Distributed and Autonomic Minimum Spanning Trees

TL;DR

This paper introduces an autonomic algorithm for distributed systems to build and maintain scalable, fault-tolerant spanning trees with low degree and depth, supporting efficient broadcast operations.

Contribution

It presents a novel autonomic algorithm that constructs and maintains a dynamic, scalable spanning tree with bounded degree and depth, improving fault tolerance and broadcast efficiency.

Findings

The spanning tree has a maximum depth of log2 n.

Each vertex maintains a degree of exactly log2 n when all processes are correct.

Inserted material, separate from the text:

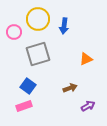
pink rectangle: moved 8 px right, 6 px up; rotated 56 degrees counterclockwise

Simulation results show improved scalability and fault tolerance compared to existing methods.

Abstract

The most common strategy for enabling a process in a distributed system to broadcast a message is one-to-all communication. However, this approach is not scalable, as it places a heavy load on the sender. This work presents an autonomic algorithm that enables the $n$ processes in a distributed system to build and maintain a spanning tree connecting themselves. In this context, processes are the vertices of the spanning tree. By definition, a spanning tree connects all processes without forming cycles. The proposed algorithm ensures that every vertex in the spanning tree has both an in-degree and the tree depth of at most $log_2 n$. When all processes are correct, the degree of each process is exactly $log_2 n$. A spanning tree is dynamically created from any source process and is transparently reconstructed as processes fail or recover. Up to $n-1$ processes can fail, and the correct processes remain connected through a scalable, functioning spanning tree. To build and maintain the tree, processes use the VCube virtual topology, which also serves as a failure detector. Two broadcast algorithms based on the autonomic spanning tree algorithm are presented: one for best-effort broadcast and one for reliable broadcast. Simulation results are provided, including comparisons with other alternatives.